In season 3, when a health scare came for Barb, she gave in and allowed the family to date Ana, which didn't make Ana happy. She eventually agreed to become the fourth Mrs. Hendrickson, but the conflict over grew so fast and developed such hostility that the marriage was over within a week. The cracks in the family started getting more visible, especially with Sarah and got worse when Bill seemed to find proof that plural marriage was part of Mormon doctrine. His beliefs led to estrangement from the rest of Barb's family, and her eventual excommunication. Bill's reaction was to form his own church. My first thoughts were This is how cults are formed.
In Season 4, Bill elected to run for the State Senate, with the idea of revealing his family's secret when he won. He did so, almost completely against the wishes of Barb and Margene, and had no problem being as ruthless as any politician, sacrificing his oldest friend and business partner, nearly severing his relationship with Ben, and nearly getting destroyed by a Washington lobbyist (Sissy Spacek, at the top of her game) Near the middle of the season, Ana remerged, pregnant with Bill's child, starting a new mess. This situation may have led to a final break between Bill and Barb, who tried to destroy Bill's campaign. Bill finally admitted that he saw that there was a darkness in him, and that only by coming into the light could he save himself -- once again, showing how self-centered
All through these seasons, I have been watching this show with growing dismay, feeling that some point, the writers have got to find a way to deal with the consequences of Bill's actions. Well, Sunday night, we got a first glance at what they might be, and they're worse than even Barb could imagine.
Bill and his family left home for a week hoping to escape the news cycle and the attention of the press. He clearly thought that might be the worst of it, showing a naiveté I wouldn't have thought. But Home Plus, the foundation of Bill's business, is falling apart, with people quitting in droves, and those who stay, very unhappy. His constituents are literally spitting in his face. And his hope for a future in politics is probably doomed from the start. In two short scenes, the new Speaker of the Utah legislature (played, as always, with considerable smarm, by Gregory Itzin tells Bill that his career in politics is likely to be both short and messy. And when Charles Logan tells you that your career in politics is in trouble, he knows from whence he speaks.

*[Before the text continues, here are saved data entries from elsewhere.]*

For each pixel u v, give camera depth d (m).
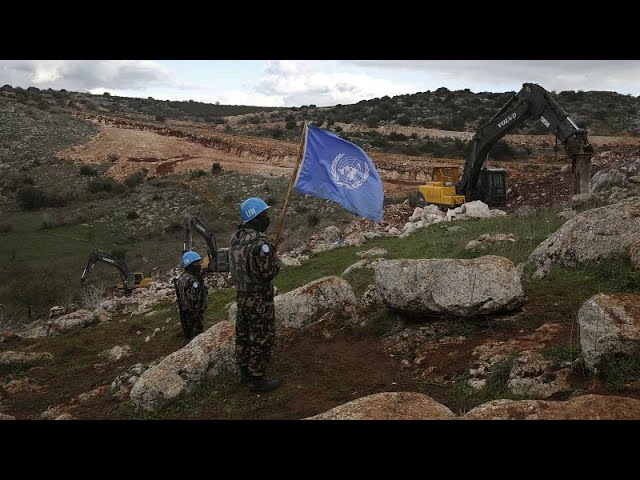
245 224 5.39
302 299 7.04
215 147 53.66
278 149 48.88
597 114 60.06
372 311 7.05
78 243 30.09
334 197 5.82
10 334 11.27
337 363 5.88
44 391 7.38
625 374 4.16
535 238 9.38
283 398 5.20
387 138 53.69
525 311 5.85
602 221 6.75
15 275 23.59
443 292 5.91
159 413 5.32
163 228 31.61
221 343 6.07
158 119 78.50
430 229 13.77
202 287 7.64
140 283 18.75
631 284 5.79
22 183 43.00
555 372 4.45
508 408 3.53
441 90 82.06
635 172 15.86
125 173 46.06
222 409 5.14
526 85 16.72
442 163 39.72
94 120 63.41
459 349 5.49
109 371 7.95
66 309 15.58
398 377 5.29
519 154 44.12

Things are going into meltdown for each of Bill's wives. Barb is going through the biggest emotional crisis, as she has begun to start drinking heavily. Margene, who in Season 4 came closer to financial independence than she ever had in her life, was terminated from her position under a morals clause. Nikki alone seems to be adjusting, but her overreaction to a little boy who attacks her son, is a sign she's not nearly as sanguine as she appears. She's also looking even more concerned about the health of her daughter.
Bill Hendrickson is, fundamentally, a good man. But he has misjudged the world if he thinks that they are ready for polygamy. He has placed a target on his families back, and it's probably going to explode even more than he and his family did near the end of the season premiere. The end may finally be coming (God knows there will be confrontations in the days to come) but it can only make a glorious noise before it does.